Although they’d acquired a bass player, by their own admission he couldn’t play. They eventually found the bassist of their dreams while looking through the local paper. Dave and Bob were searching for a bass amp and Dick Dufall had one. “We went to this house and it was Dick,” recalls Voice. “He demonstrated this amplifier, and Dave and I looked at him and thought, this guy is brilliant. So we grabbed him.” With Dufall onboard Friday’s Chyld was born. A little bluesier than Lambert’s previous bands, they gigged locally performing a mix covers and originals. As Voice recalls, “In those days there were so many live gig opportunities around for young aspiring musicians. There were loads of these little clubs, art centres and art labs springing up all over the place. So we would play a couple of times a week.”
The teenage Fire: “We were the stuff that Quadrophenia was made of”.

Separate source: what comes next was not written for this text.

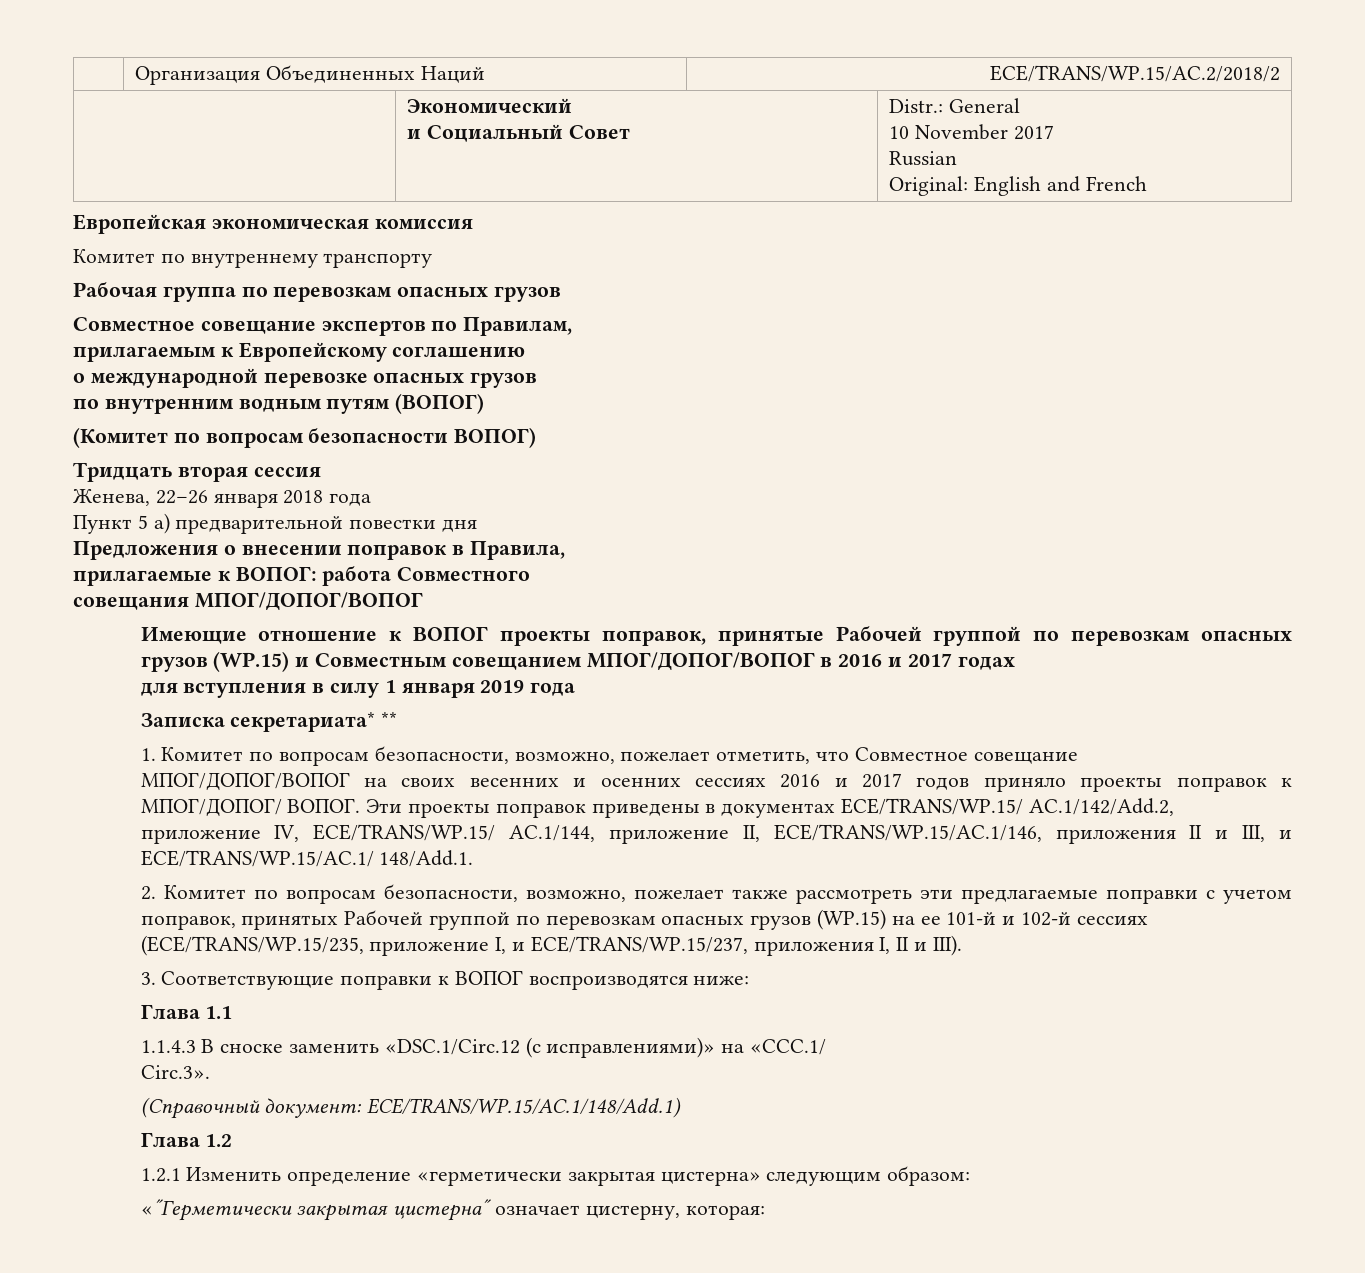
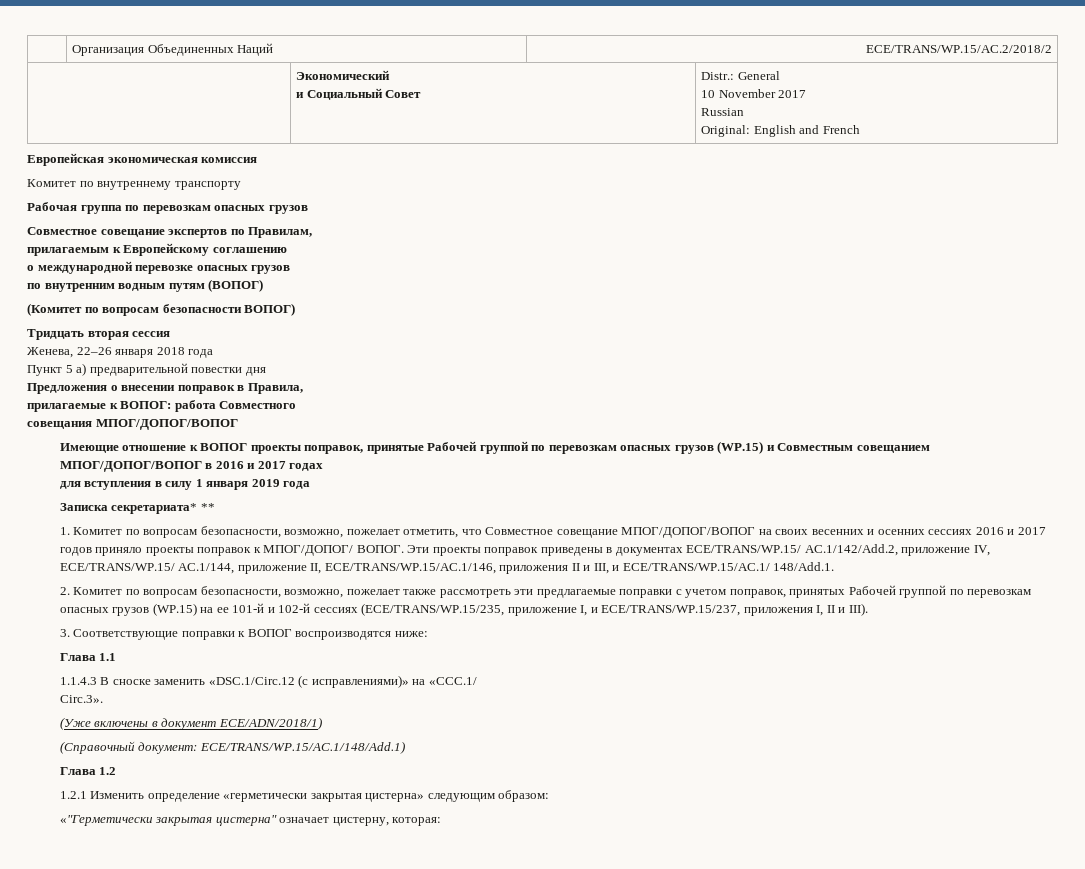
(210, 1072) none -> [59,717,322,730] // (Уже включены в документ ECE/ADN/2018/1)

Thanks to Lambert, Fire had a regular supply of original songs. “I started to like the sound of what we were doing and I got some ideas for different things and from then on it was just flowing out of me,” he recalls. Although they were still semi-professional, having original material gave them an edge, particularly once Lambert began writing songs like ‘Father’s Name Is Dad’. Unbelievably he found inspiration in the sound of a Mini Cooper’s engine. “I wrote both ‘Treacle Toffee World’ and ‘Father’s Name Is Dad’ to the engine of a Mini. I was working at Heathrow Airport in those days. I frequently had to drive round the airport to the different airlines, and the gearbox made certain rhythms. As I was going along and when I got a really firm idea I’d pull over and write something down.”